▶ Your assignment:
Exact copies of all entries are expected.

▶ Data shown:
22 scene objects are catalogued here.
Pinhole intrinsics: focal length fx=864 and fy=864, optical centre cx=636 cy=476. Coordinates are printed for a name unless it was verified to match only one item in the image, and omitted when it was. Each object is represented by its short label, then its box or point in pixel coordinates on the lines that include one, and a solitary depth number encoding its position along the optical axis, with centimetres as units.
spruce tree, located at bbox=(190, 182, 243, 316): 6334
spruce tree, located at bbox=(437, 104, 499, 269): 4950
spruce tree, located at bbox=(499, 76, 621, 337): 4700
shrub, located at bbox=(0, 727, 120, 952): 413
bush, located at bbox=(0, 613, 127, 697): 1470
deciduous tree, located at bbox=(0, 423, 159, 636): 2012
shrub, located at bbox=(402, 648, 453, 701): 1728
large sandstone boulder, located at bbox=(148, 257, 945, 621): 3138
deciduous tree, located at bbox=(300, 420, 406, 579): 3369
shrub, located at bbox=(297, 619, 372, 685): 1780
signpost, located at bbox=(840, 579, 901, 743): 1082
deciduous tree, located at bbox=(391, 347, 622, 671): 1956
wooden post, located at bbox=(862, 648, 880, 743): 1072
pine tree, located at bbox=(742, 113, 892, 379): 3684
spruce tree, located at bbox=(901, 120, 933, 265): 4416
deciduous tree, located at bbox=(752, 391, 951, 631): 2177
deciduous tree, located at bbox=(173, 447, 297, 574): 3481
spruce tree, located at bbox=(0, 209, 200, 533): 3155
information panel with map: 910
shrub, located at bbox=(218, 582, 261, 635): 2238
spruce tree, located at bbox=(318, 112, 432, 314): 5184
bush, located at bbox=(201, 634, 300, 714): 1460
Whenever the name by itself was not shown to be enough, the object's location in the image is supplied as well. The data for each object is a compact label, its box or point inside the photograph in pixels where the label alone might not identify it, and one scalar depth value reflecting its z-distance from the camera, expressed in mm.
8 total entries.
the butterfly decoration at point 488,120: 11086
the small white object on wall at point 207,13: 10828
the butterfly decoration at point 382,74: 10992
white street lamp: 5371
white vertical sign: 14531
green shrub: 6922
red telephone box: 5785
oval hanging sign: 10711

▶ Exercise result:
22 scene objects are catalogued here.
Pinhole intrinsics: focal length fx=864 and fy=864, optical centre cx=636 cy=476. Coordinates are printed for a name unless it was verified to match only one item in the image, and omitted when it was. Each object is represented by its short label, then its box or point in pixel coordinates on the lines that include one, and a solitary depth number encoding its position along the optical axis, with centimetres as units.
spruce tree, located at bbox=(190, 182, 243, 316): 6334
spruce tree, located at bbox=(437, 104, 499, 269): 4950
spruce tree, located at bbox=(499, 76, 621, 337): 4700
shrub, located at bbox=(0, 727, 120, 952): 413
bush, located at bbox=(0, 613, 127, 697): 1470
deciduous tree, located at bbox=(0, 423, 159, 636): 2012
shrub, located at bbox=(402, 648, 453, 701): 1728
large sandstone boulder, located at bbox=(148, 257, 945, 621): 3138
deciduous tree, located at bbox=(300, 420, 406, 579): 3369
shrub, located at bbox=(297, 619, 372, 685): 1780
signpost, located at bbox=(840, 579, 901, 743): 1082
deciduous tree, located at bbox=(391, 347, 622, 671): 1956
wooden post, located at bbox=(862, 648, 880, 743): 1072
pine tree, located at bbox=(742, 113, 892, 379): 3684
spruce tree, located at bbox=(901, 120, 933, 265): 4416
deciduous tree, located at bbox=(752, 391, 951, 631): 2177
deciduous tree, located at bbox=(173, 447, 297, 574): 3481
spruce tree, located at bbox=(0, 209, 200, 533): 3155
information panel with map: 910
shrub, located at bbox=(218, 582, 261, 635): 2238
spruce tree, located at bbox=(318, 112, 432, 314): 5184
bush, located at bbox=(201, 634, 300, 714): 1460
Whenever the name by itself was not shown to be enough, the object's location in the image is supplied as well. The data for each object is a compact label, its box or point inside the photograph in pixels where the label alone might not identify it, and one scalar depth value reflecting its z-distance from the camera, expressed in mm.
8 total entries.
the butterfly decoration at point 488,120: 11086
the small white object on wall at point 207,13: 10828
the butterfly decoration at point 382,74: 10992
white street lamp: 5371
white vertical sign: 14531
green shrub: 6922
red telephone box: 5785
oval hanging sign: 10711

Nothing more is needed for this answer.